Polacy uważają, że zmuszanie do leżakowania to horror. Tu uczniowie muszą spać na lekcjach
Drzemka w ciągu dnia niesie wiele korzyści: poprawia nastrój, podnosi poziom energii, a także korzystnie wpływa na wyniki w szkole. Potwierdzają to choćby badania przeprowadzone na Uniwersytecie Pensylwanii i Uniwersytecie Kalifornijskim w Irvine, opublikowane w czasopiśmie "SLEEP".
Eksperyment, w którym wzięło udział prawie 3000 uczniów w wieku 10– 12 lat, wykazał, że dzieci, które drzemały trzy lub więcej razy w tygodniu, osiągały 7,6-procentowy wzrost wyników w nauce.
Dzieci nie dosypiają
Niestety niedobory snu i senność w ciągu dnia są zaskakująco powszechne. Według autorów powyższego badania problem dotyka nawet 20 proc. wszystkich dzieci. Według Amerykańskiej Akademii Medycyny Snu dzieci w wieku od 6 do 12 lat powinny spać od 9 do 12 godzin w ciągu doby, a nastolatki od 8 do 10 godzin. Wielu z nich tyle nie śpi.
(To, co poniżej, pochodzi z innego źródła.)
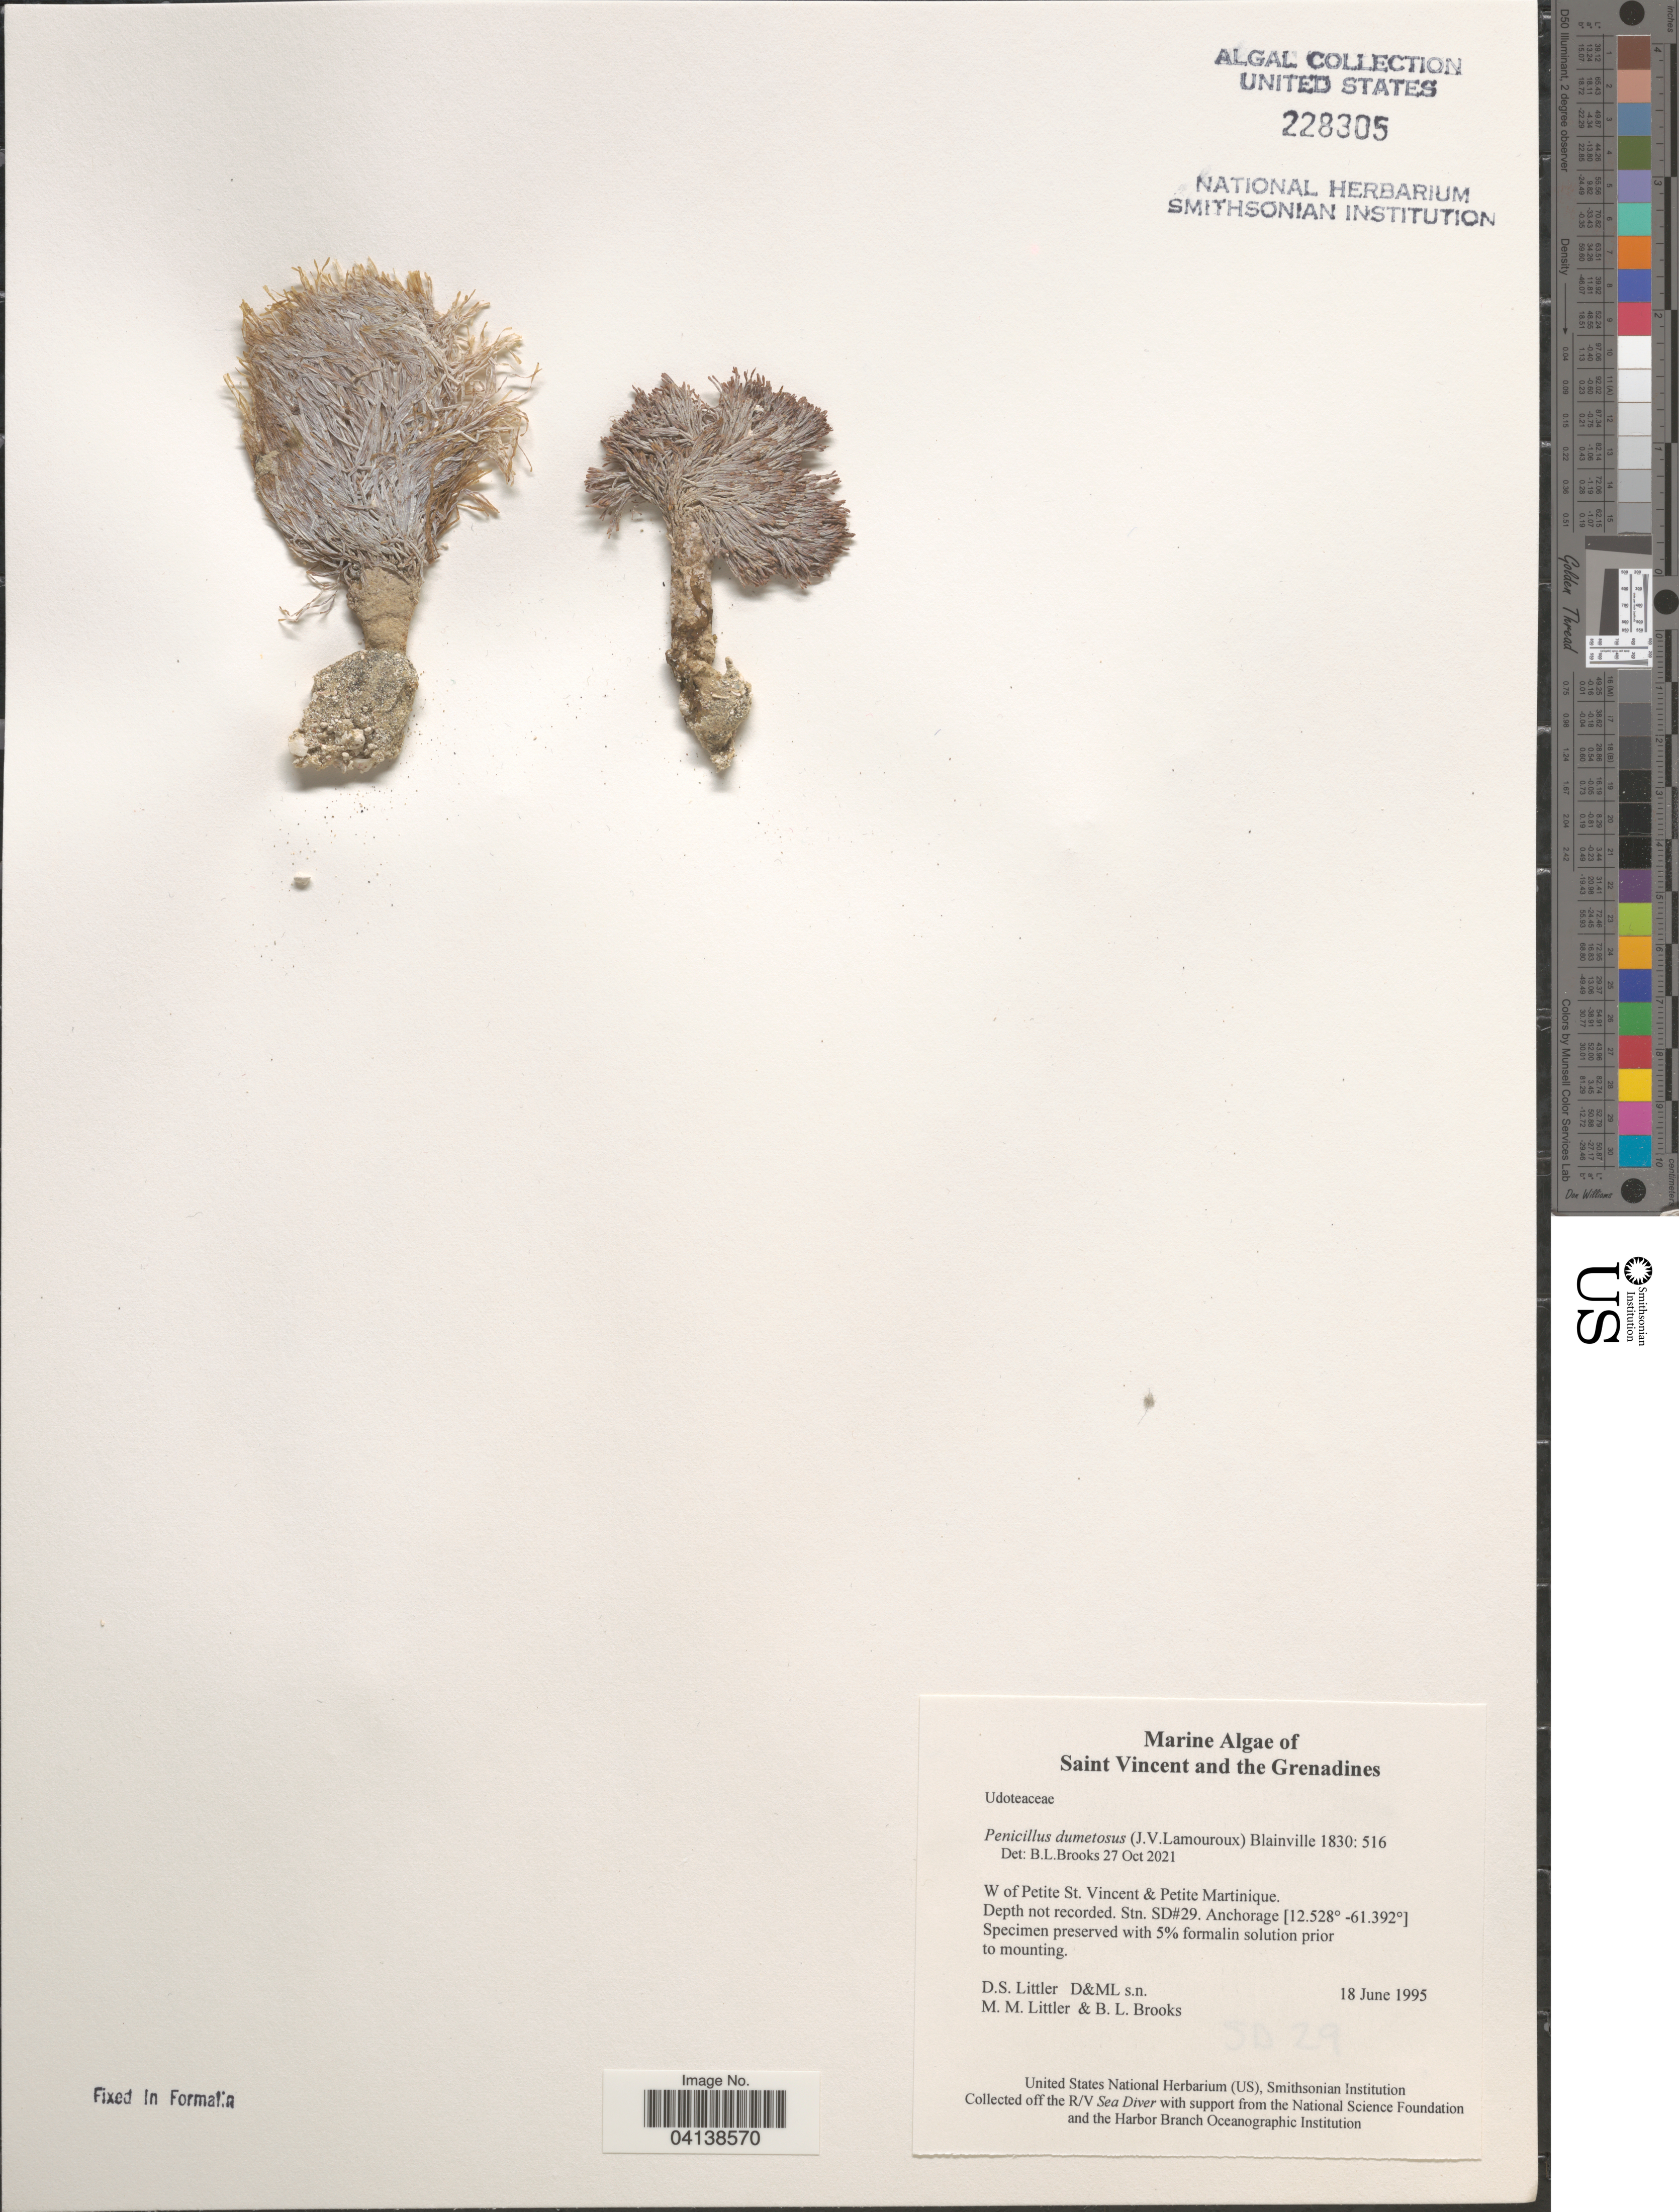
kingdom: Plantae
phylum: Chlorophyta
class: Ulvophyceae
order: Bryopsidales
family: Udoteaceae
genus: Penicillus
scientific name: Penicillus dumetosus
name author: (J.V.Lamouroux) Blainville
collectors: D. S. Littler & B. Brooks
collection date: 1995-06-18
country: St. Vincent - Grenadines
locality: Saint Vincent and the Grenadines. W of Petite St. Vincent & Petite Martinique. Stn. SD#29.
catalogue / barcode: US 228305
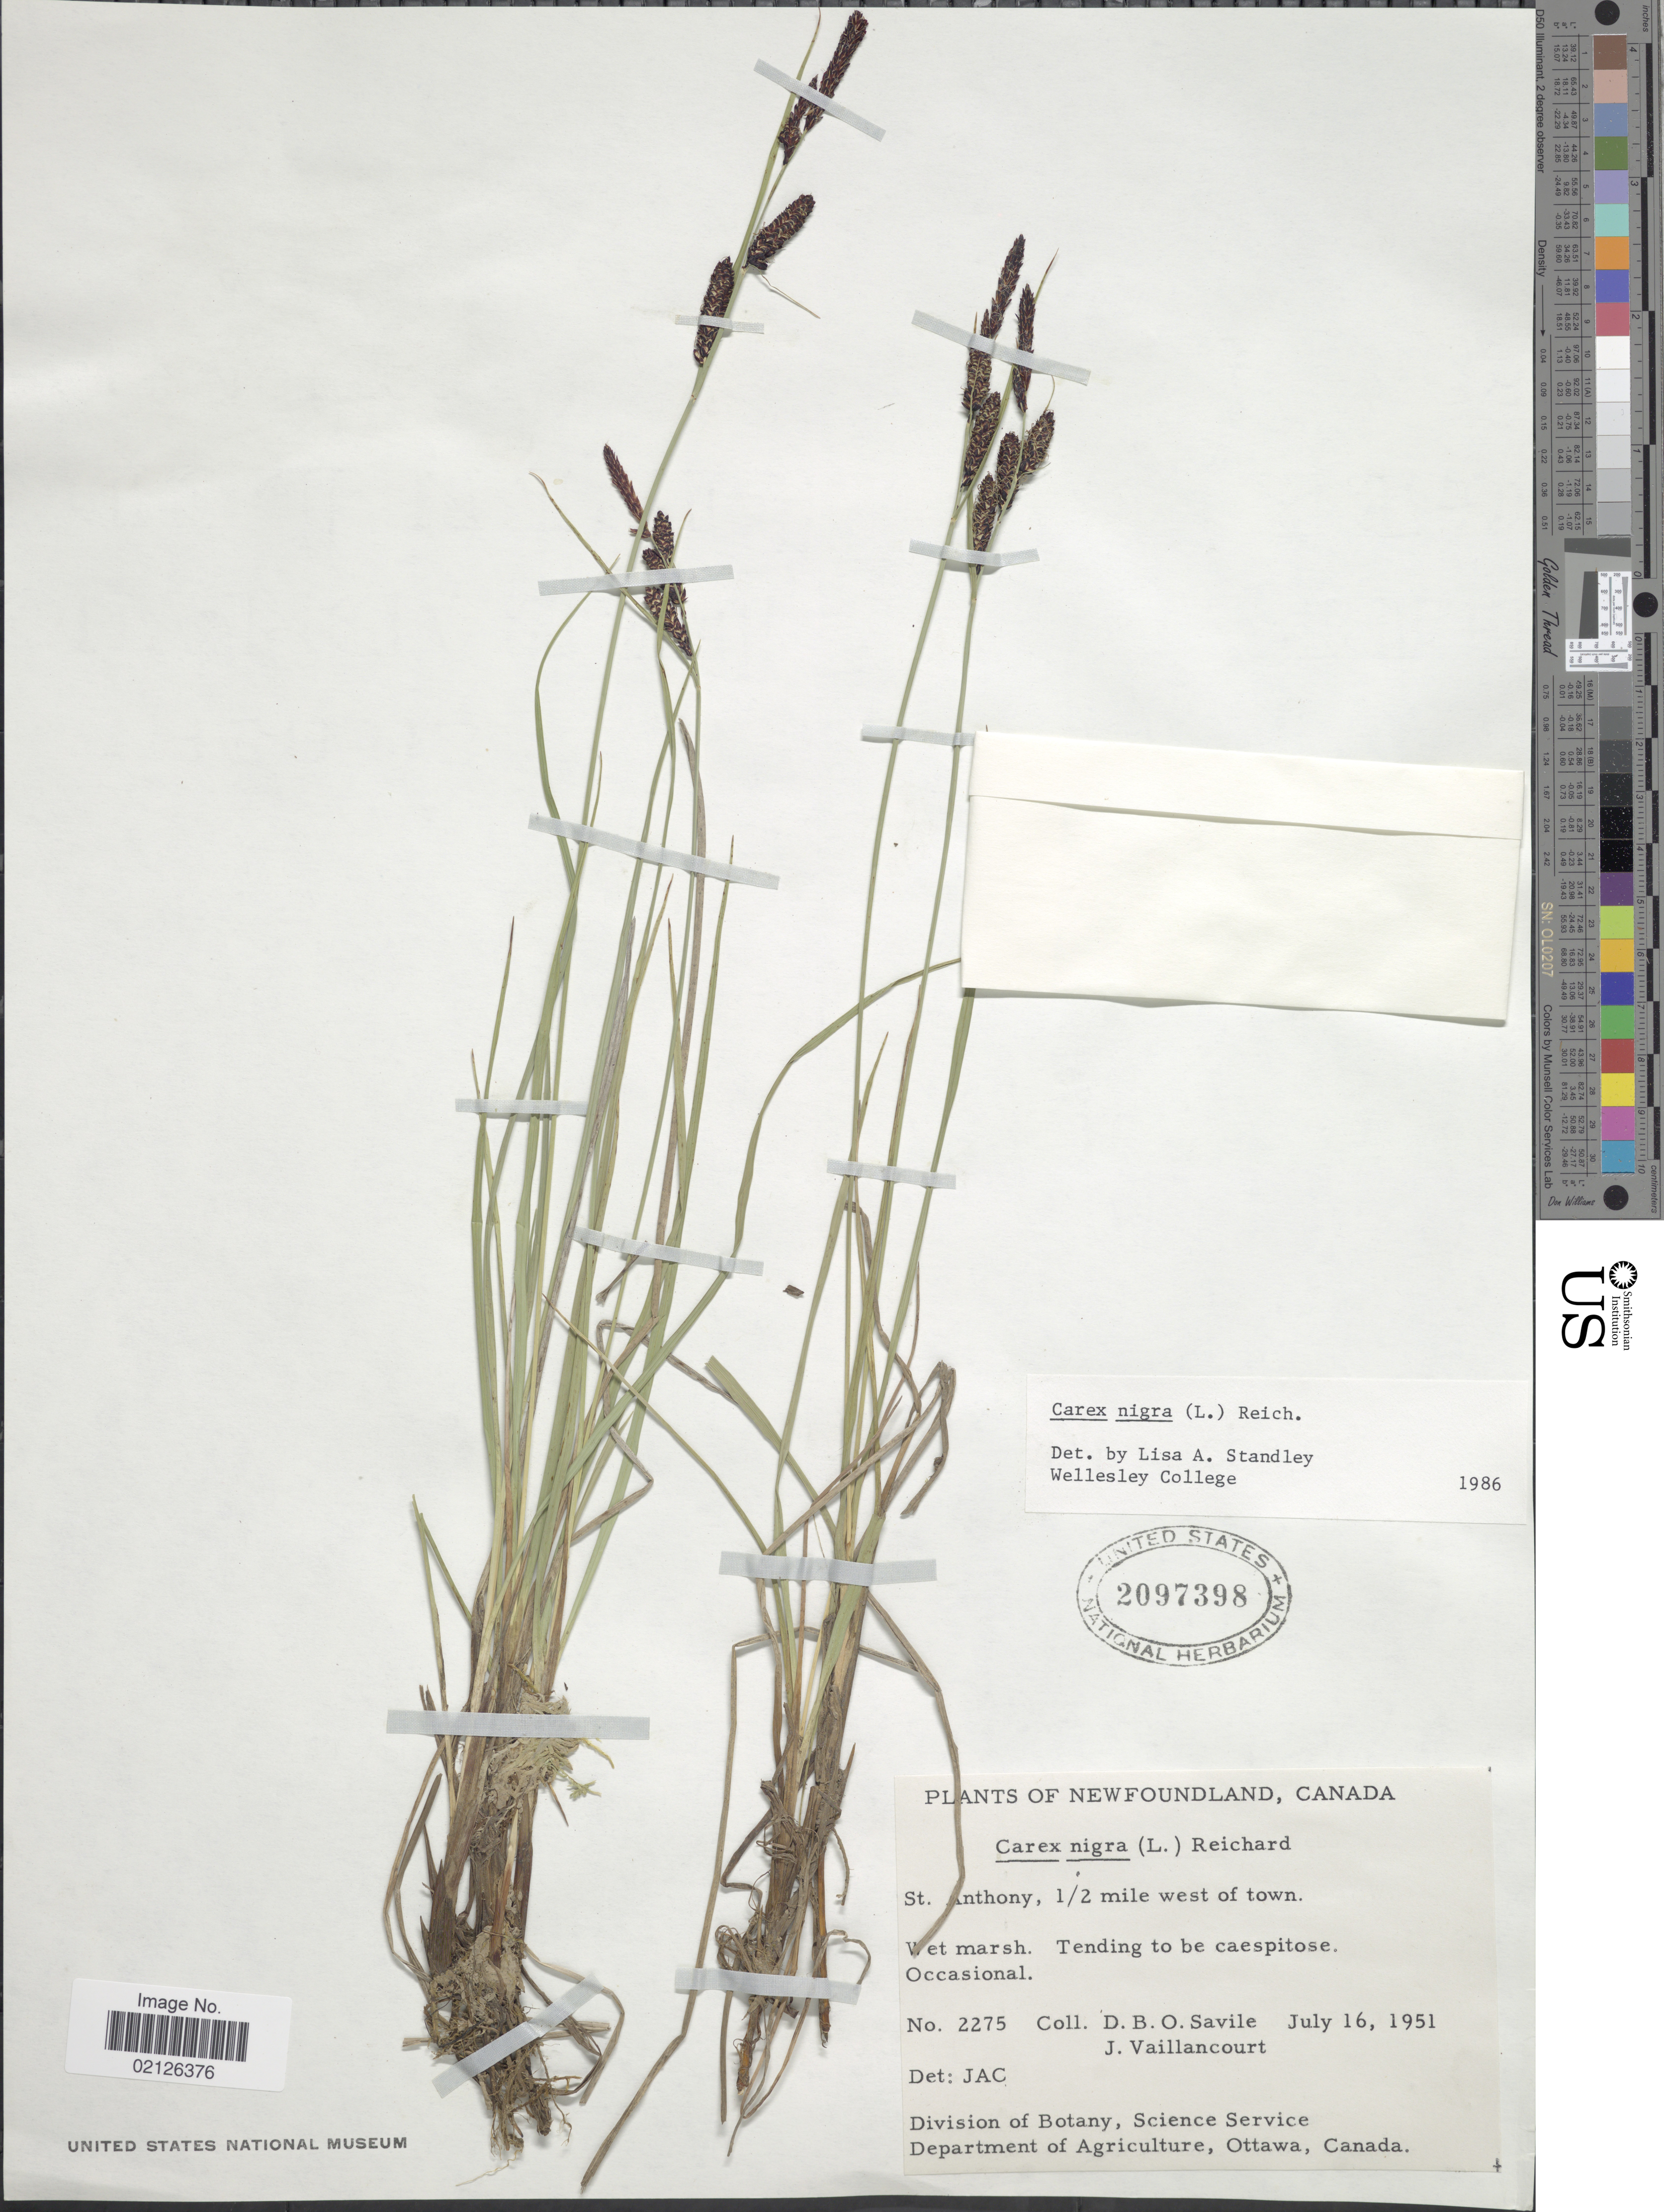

Warto wiedzieć, że stan ten może prowadzić do złego samopoczucia fizycznego oraz psychicznego, a także ograniczyć zdolności poznawcze. Niestety mimo to uczniowie w większości krajów na świecie nie drzemią w ciągu dnia, bo nie mają kiedy. Ale są takie, które doceniają moc snu.
Uczniowie muszą spać
W Chinach praktyka ta jest wpisana w życie codzienne. Co ciekawe, trwa przez całą szkołę podstawową i gimnazjum, aż do dorosłości. Co więcej, szkoły także tworzą komfortowe warunki dla swoich uczniów. Ostatnio coraz powszechniejsze stają się regulowane zestawy biurek i krzeseł, które w prosty sposób zmieniają się w łóżka. Poniżej możecie zobaczyć, jak to wygląda. To dzieci w jednej szkół w Kaszgarze:
Oraz śpiący uczniowie ze szkoły w Qinhuangdao:
Co jakiś czas zdjęcia i filmiki z chińskich klas trafiają do sieci i zachwycają internautów. Dwugodzinna drzemka jest obowiązkowa, podobnie jak gimnastyka dwa razy dziennie. Wielu uczniów by tego bardzo chciało.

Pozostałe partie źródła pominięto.